Start of SUPPLIED DATA
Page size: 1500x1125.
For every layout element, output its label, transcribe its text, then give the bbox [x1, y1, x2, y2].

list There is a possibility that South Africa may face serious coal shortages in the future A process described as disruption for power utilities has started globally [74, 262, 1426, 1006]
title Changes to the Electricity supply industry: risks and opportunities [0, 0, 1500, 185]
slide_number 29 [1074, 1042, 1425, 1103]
End of SUPPLIED DATA
WHAT IS BEING ASKED:
The required answer is the complete data, repeated exactly.

EXPECTED OUTPUT:
Page size: 1500x1125.
For every layout element, output its label, transcribe its text, then give the bbox [x1, y1, x2, y2].

list There is a possibility that South Africa may face serious coal shortages in the future A process described as disruption for power utilities has started globally [74, 262, 1426, 1006]
title Changes to the Electricity supply industry: risks and opportunities [0, 0, 1500, 185]
slide_number 29 [1074, 1042, 1425, 1103]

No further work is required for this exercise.